Appel du Minat à des responsables syndicaux de ce secteur vendredi 15 novembre, avant une descente au marché Mboppi.

575 sacs de femmes arrachés en un mois à Douala. Plus de 200 cas de passagers déroutés de leur destination à des fins d’agression. Le tout imputable à des motos-taxis. Ces données sont contenues dans des rapports de police et de gendarmerie qu’a compulsés le ministre de l’Administration territoriale (Minat). Paul Atanga Nji les a révélées lors d’une rencontre de sensibilisation avec des responsables de syndicats de motos-taximen, ce 15 novembre dans les services du gouverneur du Littoral à Douala. Au total donc, s’agissant de la capitale économique, on enregistre, chiffre préoccupant, plus de 800 agressions mensuelles, perpétrées par des individus allant à moto. Opérant seuls ou en équipe.
« J’ai pensé qu’il était important qu’on en parle. Vous exercez un métier noble, vous aidez beaucoup de gens, mais parmi vous se sont infiltrés des bandits de grand chemin », a déclaré le Minat aux représentants des motos-taximen. Il est donc plus que temps de mettre fin aux agissements des agresseurs sur deux-roues. C’est en tout cas ce que le Minat a indiqué à ses interlocuteurs vendredi, les appelant à assainir leurs rangs, au risque de voir l’opprobre s’étendre à toute la profession.
« Aidez-nous à vous aider », a martelé le Minat. « Les gens se plaignent chaque jour ! Il vous appartient de mettre de l’ordre au sein de votre profession », a-t-il ajouté. Ceci passe, entre autres choses, par la systématisation du port des chasubles numérotées, par l’identification, par le respect des zones interdites, etc. En outre, les conducteurs en règle, qui n’aspirent qu’à faire leur travail, doivent dénoncer aux autorités tout sujet suspect dans leurs rangs.

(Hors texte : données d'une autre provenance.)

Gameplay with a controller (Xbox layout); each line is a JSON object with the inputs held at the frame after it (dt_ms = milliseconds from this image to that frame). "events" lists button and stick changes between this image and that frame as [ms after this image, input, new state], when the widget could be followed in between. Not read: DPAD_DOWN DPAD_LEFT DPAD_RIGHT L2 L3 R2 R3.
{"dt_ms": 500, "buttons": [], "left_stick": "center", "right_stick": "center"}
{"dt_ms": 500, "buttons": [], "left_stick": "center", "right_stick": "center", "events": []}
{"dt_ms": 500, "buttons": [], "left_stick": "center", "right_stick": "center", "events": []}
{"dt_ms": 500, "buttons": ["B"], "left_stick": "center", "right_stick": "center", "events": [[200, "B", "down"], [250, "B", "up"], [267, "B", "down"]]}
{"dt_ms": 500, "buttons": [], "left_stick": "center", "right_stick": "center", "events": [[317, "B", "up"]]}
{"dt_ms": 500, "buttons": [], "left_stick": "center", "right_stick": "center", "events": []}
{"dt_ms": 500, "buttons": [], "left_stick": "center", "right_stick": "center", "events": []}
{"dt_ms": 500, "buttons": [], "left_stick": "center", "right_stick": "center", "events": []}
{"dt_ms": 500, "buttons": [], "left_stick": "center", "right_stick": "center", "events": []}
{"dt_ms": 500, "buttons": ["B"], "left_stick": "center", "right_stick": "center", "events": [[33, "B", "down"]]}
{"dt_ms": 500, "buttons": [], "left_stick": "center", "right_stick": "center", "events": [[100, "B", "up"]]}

Sur un autre plan, Paul Atanga Nji a invité les motos-taximen à plus de civisme, à plus de pondération dans leurs interactions avec les autres usagers de la route. Encercler une voiture et en menacer le conducteur parce qu’il y a eu un accrochage avec un moto-taximan par exemple, est un comportement à bannir. « Vous devez sensibiliser vos adhérents », a encore insisté le Minat.
Après cette rencontre, le Minat s’est rendu au marché Mboppi, qui a enregistré un incendie le mardi 12 novembre dernier. Sur le site, les restes de planches calcinées, les gravats et autres enchevêtrements de fils électriques ont retenu l’attention du ministre. Au terme de cette inspection des lieux, Paul Atanga Nji aura regretté, entre autres choses, l’encombrement des voies d’accès.